It's not to be recommended. Honestly. Take my word for it.
And I'm not talking about going for a Sunday run with the local cycling club. Today I mostly cycled with potatoes. Big Mistake.
I could have gone for the small bag of Charlotte spuds but I can never resist a King Edward and they only do them in 3lb bags so, dreaming of buttery, fluffy mash and golden roasties, I grabbed a bag.
I knew I should have considered more carefully when they plummeted to the bottom of the rucksack with a definitive thud.
The carrots didn't help either. Or the value pack of baby parsnips. Or the double pack of broccoli.
Then there was the work stuff it was essential to take home. (Note to self: Must take the 2006 and 2007 diaries out of the Filofax.)
We are told repeatedly that vegetables are good for us. But it was 26 degrees and I felt close to death on the draggy hill to home which is always the killer after a long ride.
The object lesson is don't cycle with vegetables.
There is nothing to be gained except exhaustion and fitness. Exhaustion isn't pleasant apart from the excuse to lie flat out on the bed like the Leonardo da Vinci's Vetruvian Woman and fall deeply asleep. (Yes I know it was Vetruvian Man but obviously I don't look remotely similar).
Fitness is over-rated.
The really unreasonable thing about fitness if that it hangs around for a bit just so long as you exert yourself almost every day. It'll let you have the odd day off for good behaviour as long as you promise to go straight back to some kind of exercise the following day.

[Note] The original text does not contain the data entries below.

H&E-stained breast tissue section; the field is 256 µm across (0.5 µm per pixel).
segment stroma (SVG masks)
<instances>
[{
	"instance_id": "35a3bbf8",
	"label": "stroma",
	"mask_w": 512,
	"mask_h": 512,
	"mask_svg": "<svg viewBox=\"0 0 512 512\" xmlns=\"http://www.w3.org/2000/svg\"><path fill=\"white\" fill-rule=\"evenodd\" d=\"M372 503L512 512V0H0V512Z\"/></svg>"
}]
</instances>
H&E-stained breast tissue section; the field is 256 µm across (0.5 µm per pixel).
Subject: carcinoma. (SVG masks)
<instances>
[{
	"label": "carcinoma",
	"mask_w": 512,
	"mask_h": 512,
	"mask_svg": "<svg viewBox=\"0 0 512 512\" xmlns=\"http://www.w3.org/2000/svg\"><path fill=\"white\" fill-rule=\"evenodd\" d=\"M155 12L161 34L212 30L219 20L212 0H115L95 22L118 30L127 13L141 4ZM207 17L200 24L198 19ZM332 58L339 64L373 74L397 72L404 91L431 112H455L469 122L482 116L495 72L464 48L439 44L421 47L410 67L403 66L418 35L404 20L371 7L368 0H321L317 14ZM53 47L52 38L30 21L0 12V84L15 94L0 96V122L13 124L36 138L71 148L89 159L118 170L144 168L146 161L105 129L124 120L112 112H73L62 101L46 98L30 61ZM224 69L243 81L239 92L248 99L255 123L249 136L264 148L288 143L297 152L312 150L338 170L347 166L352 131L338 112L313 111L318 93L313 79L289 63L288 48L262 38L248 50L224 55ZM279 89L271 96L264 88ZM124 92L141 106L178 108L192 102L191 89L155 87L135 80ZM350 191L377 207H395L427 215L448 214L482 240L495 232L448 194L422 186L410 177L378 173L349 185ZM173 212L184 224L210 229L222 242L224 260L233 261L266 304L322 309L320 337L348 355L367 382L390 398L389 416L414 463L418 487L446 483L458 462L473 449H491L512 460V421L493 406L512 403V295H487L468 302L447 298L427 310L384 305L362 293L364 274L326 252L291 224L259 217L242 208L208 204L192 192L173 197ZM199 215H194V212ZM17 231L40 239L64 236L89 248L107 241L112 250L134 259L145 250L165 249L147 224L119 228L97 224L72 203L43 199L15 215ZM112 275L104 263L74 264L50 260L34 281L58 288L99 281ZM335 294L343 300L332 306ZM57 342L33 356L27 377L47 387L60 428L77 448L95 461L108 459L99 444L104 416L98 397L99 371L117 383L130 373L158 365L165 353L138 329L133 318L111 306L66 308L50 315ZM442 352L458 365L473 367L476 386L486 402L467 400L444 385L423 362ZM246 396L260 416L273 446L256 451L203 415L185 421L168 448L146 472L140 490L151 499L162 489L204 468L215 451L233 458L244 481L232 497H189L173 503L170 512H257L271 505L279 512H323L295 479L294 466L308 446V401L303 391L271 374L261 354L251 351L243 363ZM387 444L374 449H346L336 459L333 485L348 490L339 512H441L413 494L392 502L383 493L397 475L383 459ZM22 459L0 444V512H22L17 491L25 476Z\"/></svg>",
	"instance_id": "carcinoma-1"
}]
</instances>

But if fitness even gets the teeniest whiff that you have better things to do than get pink and every-so-slightly-glowing while exerting yourself, it does a runner, leaving you feeling like a person who's gained four stones overnight and has just recovered from 'flu.
So if you want to gain fleeting fitness by all means lug King Edwards about. Anyone who knows anything about Gloucester RFC will remember that was the preferred training method of England player (tight -head prop/hooker/ ?? can't remember) Phil Blakeway. He used to work out by carrying not only veg but fruit too, being a fruit and veg wholesaler.
For those of sensible dispositions who are not interested in scratching the back of fitness, here is my cut-out and keep guide to cycling with vegetables.
Say YES to cycling with Curly Kale, Salad Bags (but beware of the whole lettuces although Baby Gem lettuces don't weigh much), Cress, Parsley and sundry herbs but watch the weight of the root ginger, asparagus, teeny tomatoes, spring onions, those hopeless little beans from Africa which cost about £4 to feed two people, shredded cabbage (mostly air, anyway) ready-grated carrot (also mostly air, so fine but for maximum value for money remember to breath it in when you open the bag).
Say NO to cycling with potatoes, carrots, celeriac, kohl rabi, turnips, parsnips, onions (unless strung around the shoulders because that is a cycling tradition in France, I'm told), cauliflowers, cabbages, kings, and really massive tomatoes.
I wasn't going to mention melons because, strictly speaking they are fruit but everyone - men included - is advised to avoid cycling with melons. They can be unruly and you might overbalance. You know it makes sense. Your health is at stake.